I happened to look at some C# code today disassembled into .NET IL “byte code” – which reminded me that SWI-Prolog also has its byte code and (WAM) VM.
I am curious – how do these compare in practice in terms of performance. Question is also applicable to Java byte code and VM. I guess all these are highly optimized but, then again, they are VMs.
The reason i was asked is whether my code could be made enterprise ready – with a hint that a rewrite with Java EE would be appropriate …
In terms of enterprise architecture – perhaps its sufficient to work with parallel engines each running in an own thread – although some writes to a shared Prolog store would be needed.
The keyword I use to search the SWI-Prolog source code for where the Prolog predicates are implemented in C is PRED_IMPL
The way I think of the code is that what can be done with Prolog is done in Prolog, the low level actions such as unification are done in C. Then if a predicate needs to be faster it is done with calls straight into C.
Sometimes, as Jan notes, the code is so tricky that it is better to implement in C than Prolog.
That is why I say AFAIK it does not use a Virtual Machine such as WAM or an Intermediate Language such as JVM or CIL.
I know Jan will correct me if this is wrong and then I will have learned something.
This module (pl-comp.c) forms together with the module ‘pl-wam.c’ the complete
kernel of SWI-Prolog.
Excerpts from: _ Bowen et al. , 1983 D. L. Bowen, L. M. Byrd, and WF. Clocksin. A portable Prolog compiler.

■ Data:
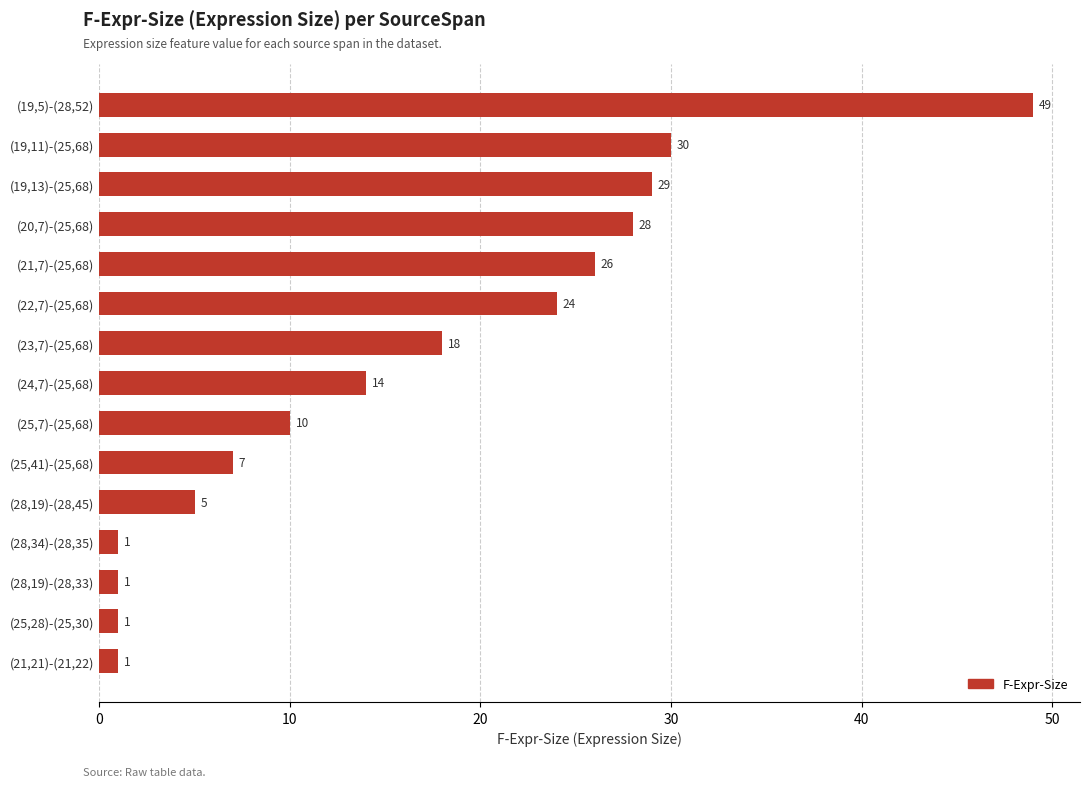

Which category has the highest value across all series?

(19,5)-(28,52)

---

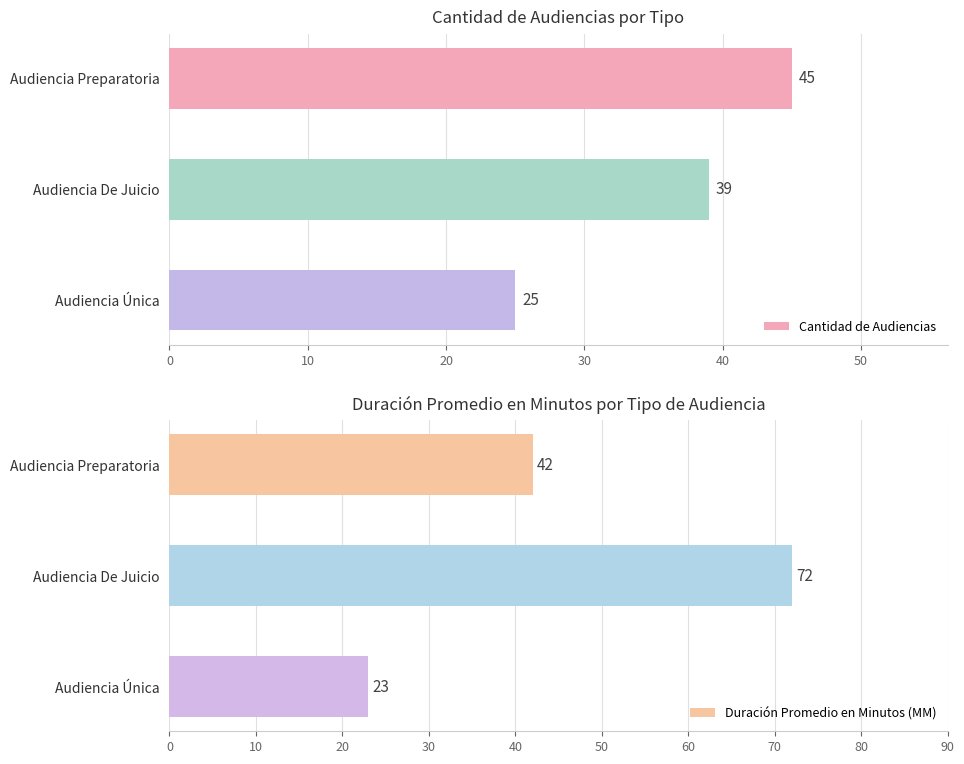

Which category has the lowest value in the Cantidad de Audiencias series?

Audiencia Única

■ Using the information:
A. Name every author listed in the citation at the end of the SWI-Prolog thread.
B. Retype the part of the SWI-Prolog thread that starts at "That is why" and ends at "have learned something.".

■ Expected outputs:
A. D. L. Bowen, L. M. Byrd, WF. Clocksin

B.
That is why I say AFAIK it does not use a Virtual Machine such as WAM or an Intermediate Language such as JVM or CIL.
I know Jan will correct me if this is wrong and then I will have learned something.